EXERCISE PROMPT: Find and copy every line in the records that includes the string "images".

DATA EXCERPTS:
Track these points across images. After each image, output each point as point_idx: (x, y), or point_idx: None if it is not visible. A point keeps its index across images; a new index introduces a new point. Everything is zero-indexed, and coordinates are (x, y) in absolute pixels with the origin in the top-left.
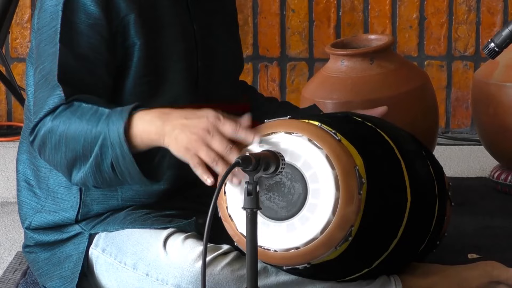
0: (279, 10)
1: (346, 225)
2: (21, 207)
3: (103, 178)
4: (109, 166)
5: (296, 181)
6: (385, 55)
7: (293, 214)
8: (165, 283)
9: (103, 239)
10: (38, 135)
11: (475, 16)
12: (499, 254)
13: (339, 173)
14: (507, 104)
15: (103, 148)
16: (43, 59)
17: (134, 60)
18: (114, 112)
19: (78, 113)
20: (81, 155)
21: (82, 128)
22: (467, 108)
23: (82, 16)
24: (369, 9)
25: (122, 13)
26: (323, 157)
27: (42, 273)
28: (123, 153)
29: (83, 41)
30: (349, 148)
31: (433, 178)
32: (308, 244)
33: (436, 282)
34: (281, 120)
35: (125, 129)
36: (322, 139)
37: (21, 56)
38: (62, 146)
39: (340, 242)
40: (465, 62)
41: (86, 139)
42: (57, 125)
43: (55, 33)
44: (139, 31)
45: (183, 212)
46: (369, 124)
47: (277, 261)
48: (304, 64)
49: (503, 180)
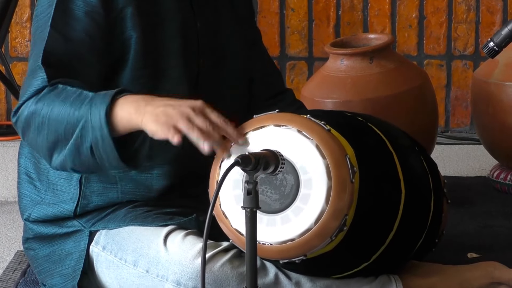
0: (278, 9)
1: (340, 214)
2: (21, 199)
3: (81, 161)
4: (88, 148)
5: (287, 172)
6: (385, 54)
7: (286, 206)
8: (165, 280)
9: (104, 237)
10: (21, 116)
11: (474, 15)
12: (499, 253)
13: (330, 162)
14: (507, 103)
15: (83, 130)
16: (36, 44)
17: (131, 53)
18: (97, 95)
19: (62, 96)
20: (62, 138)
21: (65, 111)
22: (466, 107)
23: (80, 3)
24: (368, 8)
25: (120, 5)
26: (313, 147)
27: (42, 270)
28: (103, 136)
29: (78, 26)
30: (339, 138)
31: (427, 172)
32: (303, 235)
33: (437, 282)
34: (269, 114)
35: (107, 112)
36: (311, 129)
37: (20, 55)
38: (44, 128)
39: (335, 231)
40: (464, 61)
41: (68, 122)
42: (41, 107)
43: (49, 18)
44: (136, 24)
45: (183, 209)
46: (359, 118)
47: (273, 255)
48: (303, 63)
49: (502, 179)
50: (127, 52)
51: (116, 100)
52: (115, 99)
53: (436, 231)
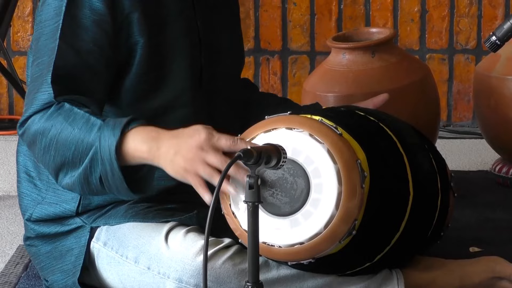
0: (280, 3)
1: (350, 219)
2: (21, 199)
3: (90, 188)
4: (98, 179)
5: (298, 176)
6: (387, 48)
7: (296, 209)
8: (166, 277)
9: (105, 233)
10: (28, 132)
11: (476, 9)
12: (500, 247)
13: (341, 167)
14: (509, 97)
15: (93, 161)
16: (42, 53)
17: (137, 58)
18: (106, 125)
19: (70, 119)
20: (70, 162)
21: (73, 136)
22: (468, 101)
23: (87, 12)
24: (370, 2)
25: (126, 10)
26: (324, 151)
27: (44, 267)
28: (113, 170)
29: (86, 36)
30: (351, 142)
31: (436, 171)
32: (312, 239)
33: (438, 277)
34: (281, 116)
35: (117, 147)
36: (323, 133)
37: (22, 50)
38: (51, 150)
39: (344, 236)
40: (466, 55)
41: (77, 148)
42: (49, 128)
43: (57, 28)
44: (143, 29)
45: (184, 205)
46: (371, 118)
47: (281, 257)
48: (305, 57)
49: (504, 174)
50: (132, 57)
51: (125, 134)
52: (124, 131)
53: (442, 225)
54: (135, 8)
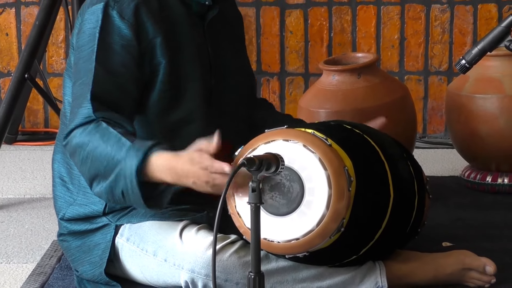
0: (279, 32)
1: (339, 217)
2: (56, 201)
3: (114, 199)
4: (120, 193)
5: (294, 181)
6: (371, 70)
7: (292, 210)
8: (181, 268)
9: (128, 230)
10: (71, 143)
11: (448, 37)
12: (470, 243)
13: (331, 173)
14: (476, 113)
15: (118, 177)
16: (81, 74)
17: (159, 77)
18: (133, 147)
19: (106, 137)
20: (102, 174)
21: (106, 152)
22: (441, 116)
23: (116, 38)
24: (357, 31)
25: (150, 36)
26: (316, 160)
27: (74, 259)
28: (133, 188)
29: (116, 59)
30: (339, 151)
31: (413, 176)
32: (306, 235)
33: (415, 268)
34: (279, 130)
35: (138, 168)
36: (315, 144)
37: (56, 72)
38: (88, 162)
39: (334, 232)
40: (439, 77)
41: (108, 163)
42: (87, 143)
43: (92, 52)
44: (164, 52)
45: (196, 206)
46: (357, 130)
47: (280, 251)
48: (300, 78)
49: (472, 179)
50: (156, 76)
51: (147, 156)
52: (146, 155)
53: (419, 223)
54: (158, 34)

==

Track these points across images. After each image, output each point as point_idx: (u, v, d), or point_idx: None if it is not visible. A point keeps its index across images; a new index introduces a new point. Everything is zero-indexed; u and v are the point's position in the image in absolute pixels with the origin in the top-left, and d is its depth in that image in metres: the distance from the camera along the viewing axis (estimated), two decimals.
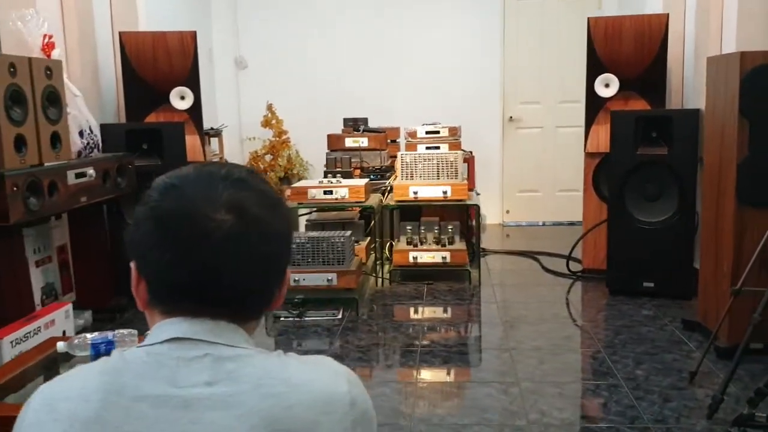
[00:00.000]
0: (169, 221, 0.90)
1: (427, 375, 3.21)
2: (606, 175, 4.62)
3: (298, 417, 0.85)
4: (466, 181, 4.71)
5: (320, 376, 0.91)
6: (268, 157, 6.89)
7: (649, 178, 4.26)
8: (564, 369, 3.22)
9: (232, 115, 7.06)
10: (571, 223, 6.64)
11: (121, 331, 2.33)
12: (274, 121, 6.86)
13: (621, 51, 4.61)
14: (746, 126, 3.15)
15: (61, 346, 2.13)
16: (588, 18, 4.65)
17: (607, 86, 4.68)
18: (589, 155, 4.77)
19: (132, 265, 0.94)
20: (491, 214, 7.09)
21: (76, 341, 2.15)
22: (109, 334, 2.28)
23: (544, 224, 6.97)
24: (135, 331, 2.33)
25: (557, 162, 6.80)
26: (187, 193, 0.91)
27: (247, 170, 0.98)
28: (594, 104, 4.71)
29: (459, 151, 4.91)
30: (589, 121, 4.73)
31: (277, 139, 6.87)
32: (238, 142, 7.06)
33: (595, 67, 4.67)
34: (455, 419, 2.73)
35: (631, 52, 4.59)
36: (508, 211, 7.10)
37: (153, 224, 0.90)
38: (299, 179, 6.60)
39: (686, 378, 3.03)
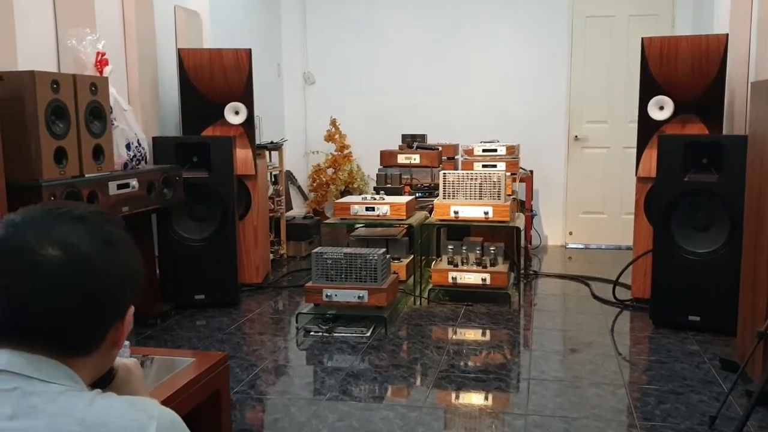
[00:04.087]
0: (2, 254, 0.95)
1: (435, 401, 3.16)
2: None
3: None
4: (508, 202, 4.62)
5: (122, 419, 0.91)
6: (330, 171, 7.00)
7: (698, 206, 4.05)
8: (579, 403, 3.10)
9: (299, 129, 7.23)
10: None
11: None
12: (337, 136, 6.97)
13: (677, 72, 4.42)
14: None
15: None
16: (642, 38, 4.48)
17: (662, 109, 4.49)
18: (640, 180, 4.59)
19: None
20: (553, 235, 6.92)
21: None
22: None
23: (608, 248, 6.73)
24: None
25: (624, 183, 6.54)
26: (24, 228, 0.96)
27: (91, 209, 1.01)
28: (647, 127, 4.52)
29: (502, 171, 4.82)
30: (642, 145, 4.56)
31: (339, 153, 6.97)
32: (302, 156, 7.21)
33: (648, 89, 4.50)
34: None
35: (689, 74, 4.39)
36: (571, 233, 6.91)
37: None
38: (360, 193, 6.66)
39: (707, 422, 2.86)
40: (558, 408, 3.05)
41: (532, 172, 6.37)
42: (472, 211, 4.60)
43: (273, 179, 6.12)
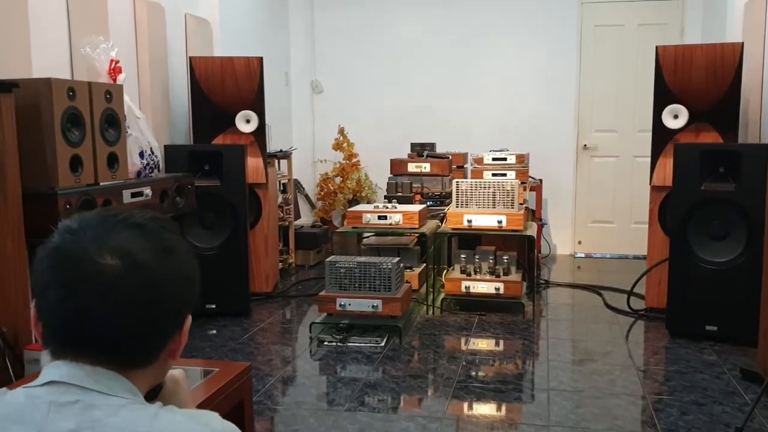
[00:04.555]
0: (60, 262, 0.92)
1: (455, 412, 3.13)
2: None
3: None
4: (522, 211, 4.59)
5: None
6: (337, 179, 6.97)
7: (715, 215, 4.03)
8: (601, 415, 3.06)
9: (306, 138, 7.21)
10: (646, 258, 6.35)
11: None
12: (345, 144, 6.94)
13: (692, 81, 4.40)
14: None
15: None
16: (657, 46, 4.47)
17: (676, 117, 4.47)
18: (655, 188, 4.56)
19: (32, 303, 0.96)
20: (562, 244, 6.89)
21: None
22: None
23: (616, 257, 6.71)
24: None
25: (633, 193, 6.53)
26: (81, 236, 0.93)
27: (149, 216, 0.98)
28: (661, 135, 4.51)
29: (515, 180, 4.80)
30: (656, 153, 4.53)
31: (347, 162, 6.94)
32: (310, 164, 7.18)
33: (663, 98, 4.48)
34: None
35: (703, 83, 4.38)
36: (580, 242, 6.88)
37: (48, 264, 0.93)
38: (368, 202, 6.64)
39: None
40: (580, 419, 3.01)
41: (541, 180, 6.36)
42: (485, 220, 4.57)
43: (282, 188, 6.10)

SOLUTION TO THIS PROBLEM:
Track these points across images. After each image, output each point as point_idx: (x, y), or point_idx: None if it is not visible. A point keeps its index across images; a new index introduces a new point. Everything is zero-indexed, and coordinates are (x, y) in absolute pixels with the origin in the top-left.
Track these points across images. After each image, output each point as point_idx: (u, v, d), or point_idx: None if it is not visible. A point keeps its index across images; a new index introduces a new point. Everything is zero-indexed; u and v are the point's position in the image in absolute pixels with the origin in the top-left, and d is its depth in that image in metres: the distance from the camera along the viewing axis (estimated), two decimals.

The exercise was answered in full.